### [Study material]

--- --- ---

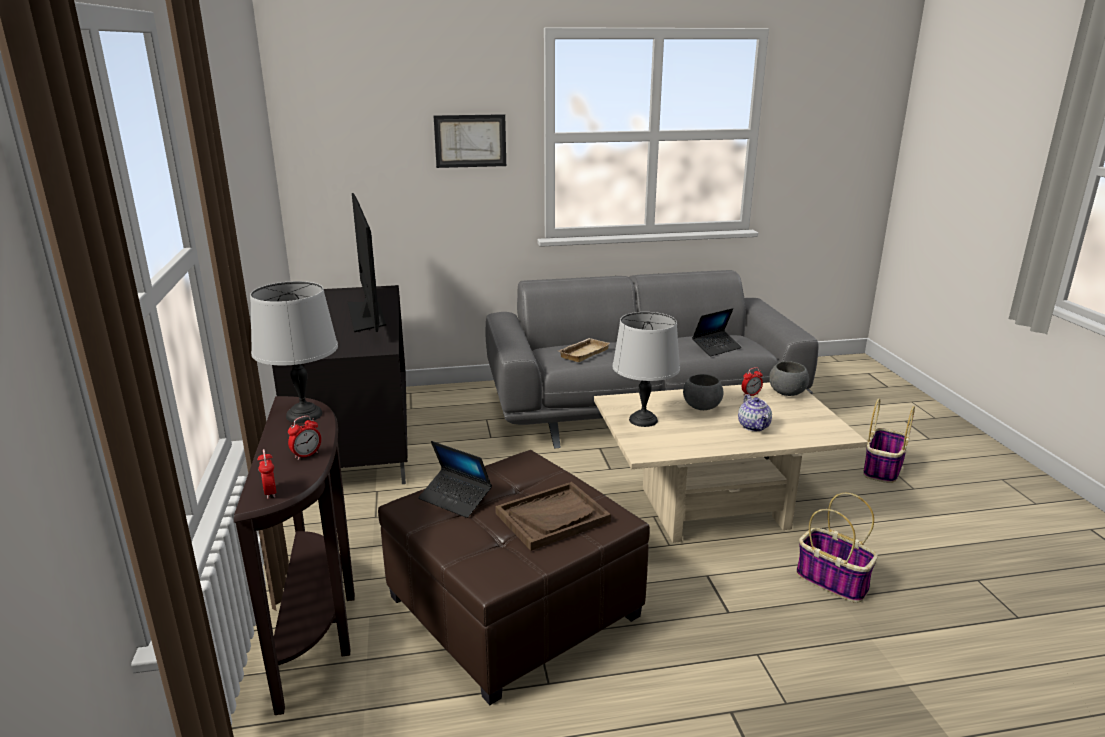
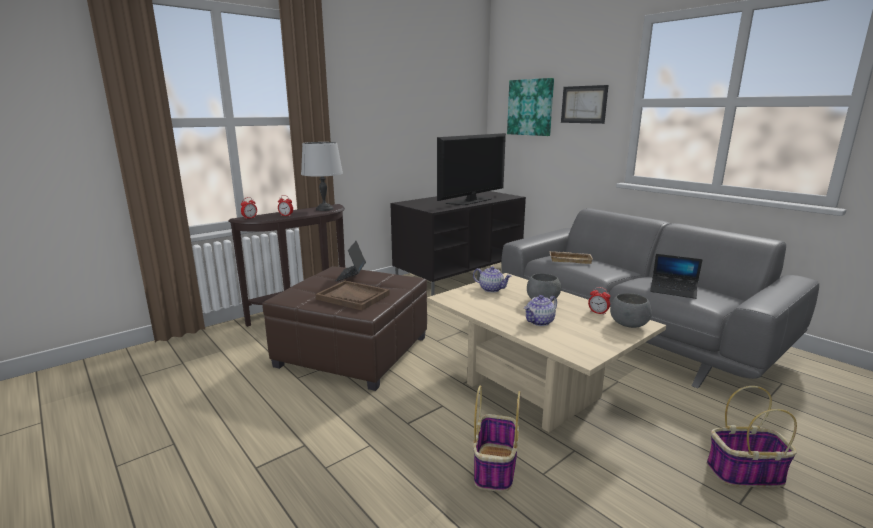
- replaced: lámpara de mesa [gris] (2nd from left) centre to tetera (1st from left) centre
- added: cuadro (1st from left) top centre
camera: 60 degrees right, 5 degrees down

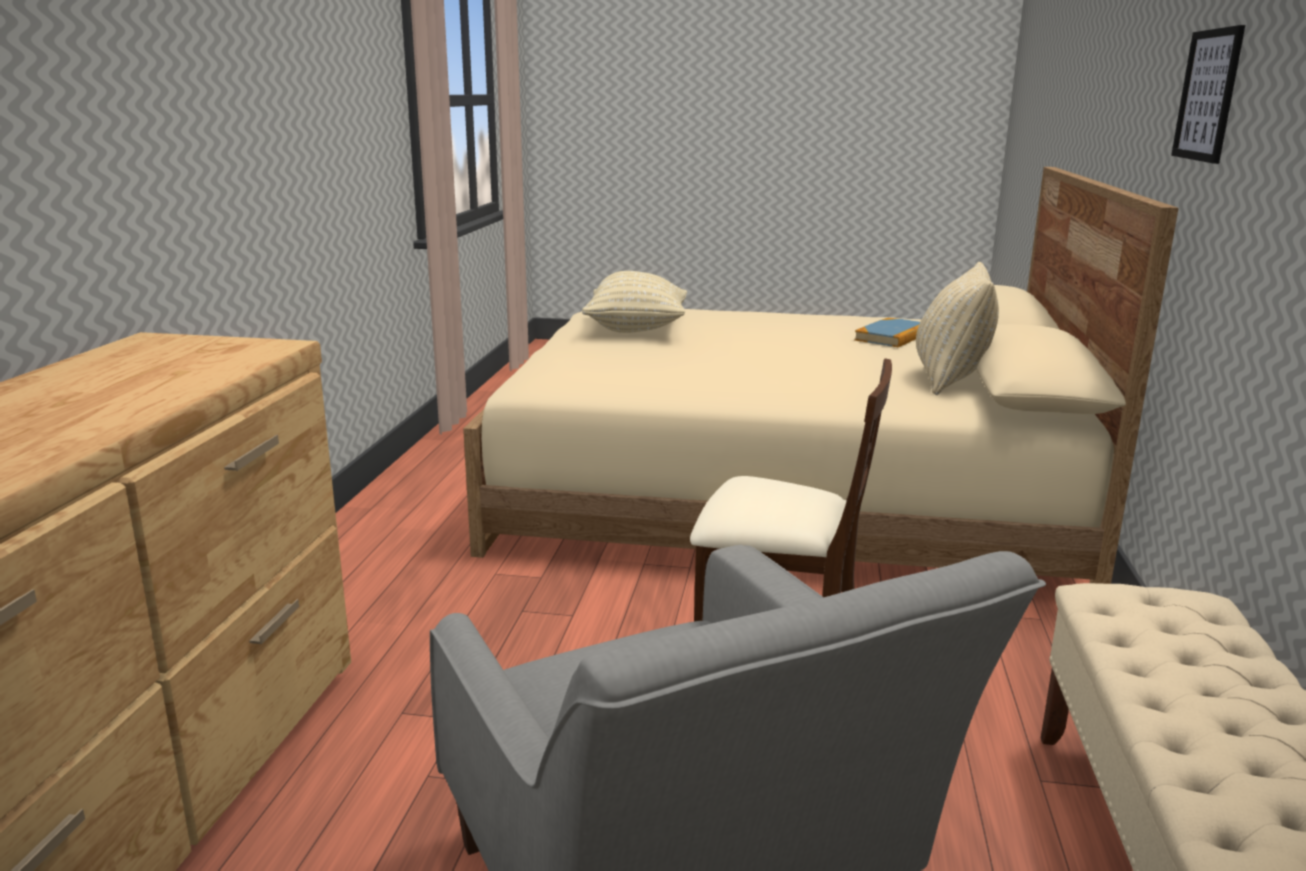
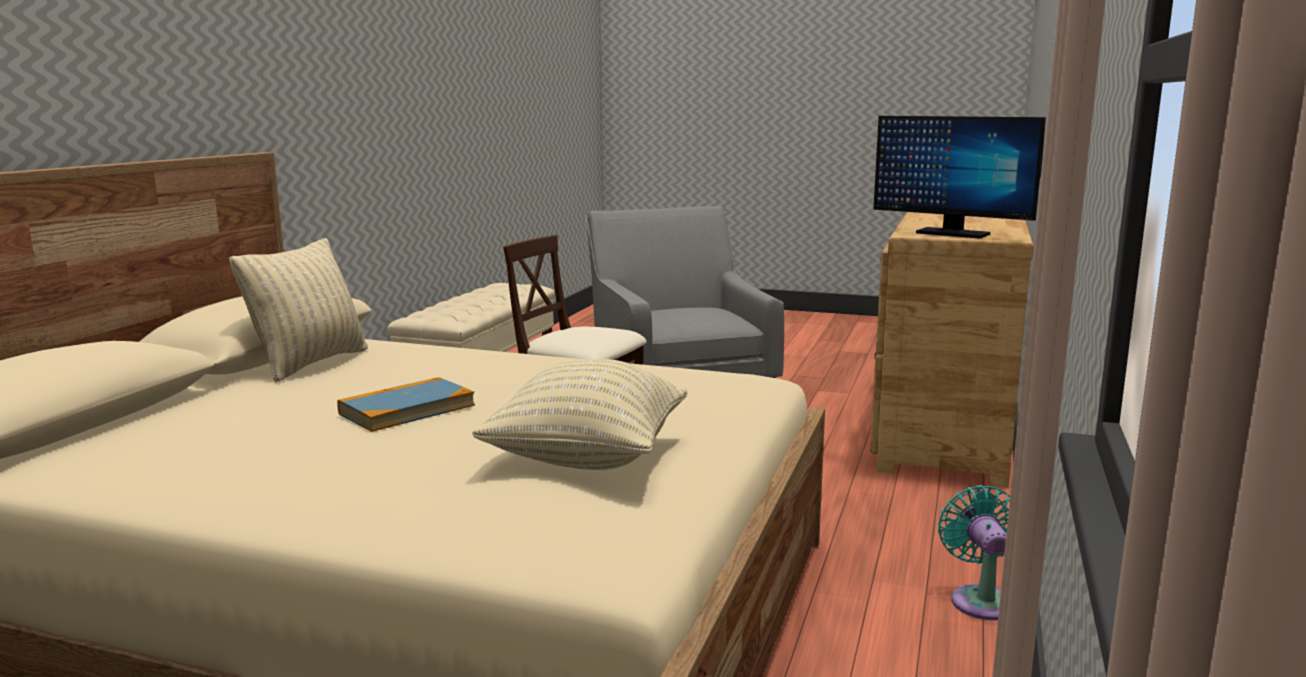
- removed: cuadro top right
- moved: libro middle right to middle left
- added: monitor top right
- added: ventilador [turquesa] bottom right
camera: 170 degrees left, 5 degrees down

--- --- ---

### [Work order]
Among the lines above, list those that contain the word "from".

### [Result]
- replaced: lámpara de mesa [gris] (2nd from left) centre to tetera (1st from left) centre
- added: cuadro (1st from left) top centre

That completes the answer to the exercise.